== Brano ==
★ ★ ★

DOLIOLA



DOLIOLA

IL SITO

Sorto su un terreno di origine paludosa ma in seguito prosciugato, e situato fra il Palatino e il Campidoglio, due dei sette colli di Roma, il Foro Romano vide i suoi primi edifici pubblici intorno al VII sec. a.c., edifici adibiti alla vita politica, giudiziaria, religiosa, commerciale e sociale della città.

Il recupero e restauro degli antichi edifici romani è stato avviato dal XVIII sec. e fino ad oggi continuano ad emergere nuovi reperti e resti di antiche costruzioni.

Così nel corso di alcuni scavi svolti nel 1904 nei pressi del Lacus Curtius in un'area dove si trovano quattro blocchi di travertino con al centro un foro di forma quadrata, e da qui vennero portati alla luce alcuni vasi perfettamente conservati e da datare al VII secolo a.c. 

L'area dei Doliola venne risistemata più volte nel tempo; l'ultimo di questi lavori si presume sia stato svolto in epoca costantiniana, testimoniato da un basamento situato sul lato est dell'apertura dove sono stati ritrovati i vasi dei Doliola.



LA COLLOCAZIONE

La posizione esatta dei Doliola si pensava che fosse sul Quirinale, come riportato da Livio. A seguito di più attenti studi si ipotizzò poi la sua collocazione presso il Foro Romano. Le Vestali, custodi degli arredi sacri, avrebbero infatti percorso il Vicus Tuscus come via di fuga durante l’assalto dei Galli, nascondendo le preziose reliquie presso questa via, nel tratto in cui il suo tracciato segue grossomodo parallelamente quello della Cloaca Maxima (in accordo con il racconto di Varrone).

★ ★ ★

== Istruzioni dell'esercizio ==
1 – Trascrivi dal brano sui Doliola il passo che va da "Sorto su un" fino a "sociale della città." incluso.
2 – Stabilisci se ognuna di queste affermazioni concorda con il brano sui Doliola, rispondendo sì o no e citando le parole del brano che lo decidono: (a) Il Foro Romano si trova fra il Palatino e il Campidoglio. (b) Secondo Livio i Doliola si trovavano sul Campidoglio. (c) Il recupero degli antichi edifici romani è cominciato nel XIX secolo.

== Sezione dati ==
★ ★ ★

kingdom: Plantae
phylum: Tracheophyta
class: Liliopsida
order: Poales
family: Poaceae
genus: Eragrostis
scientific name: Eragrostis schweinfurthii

★ ★ ★

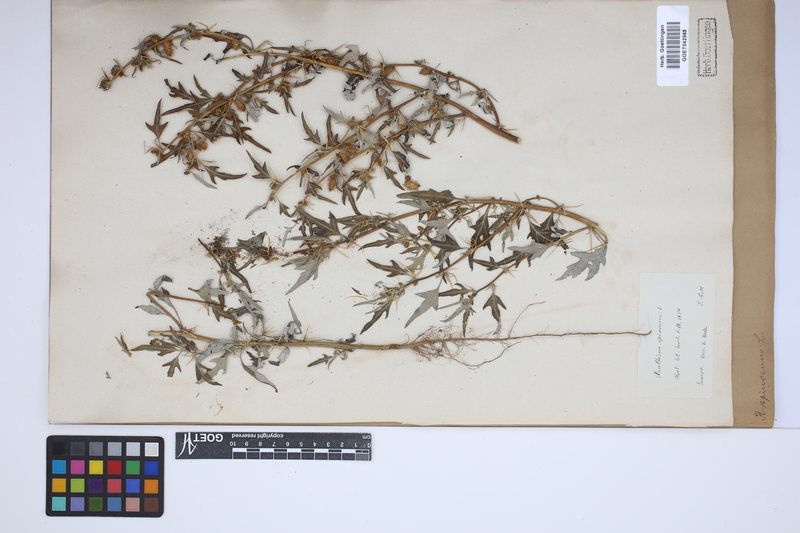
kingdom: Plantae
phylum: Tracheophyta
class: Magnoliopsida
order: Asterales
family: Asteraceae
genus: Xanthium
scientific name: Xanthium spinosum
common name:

★ ★ ★

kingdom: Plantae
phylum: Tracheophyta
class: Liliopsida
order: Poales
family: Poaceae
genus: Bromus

★ ★ ★

== Risposte fornite ==
1 –
Sorto su un terreno di origine paludosa ma in seguito prosciugato, e situato fra il Palatino e il Campidoglio, due dei sette colli di Roma, il Foro Romano vide i suoi primi edifici pubblici intorno al VII sec. a.c., edifici adibiti alla vita politica, giudiziaria, religiosa, commerciale e sociale della città.

2 –
(a) Sì: "situato fra il Palatino e il Campidoglio".
(b) No: "si pensava che fosse sul Quirinale, come riportato da Livio".
(c) No: "è stato avviato dal XVIII sec.".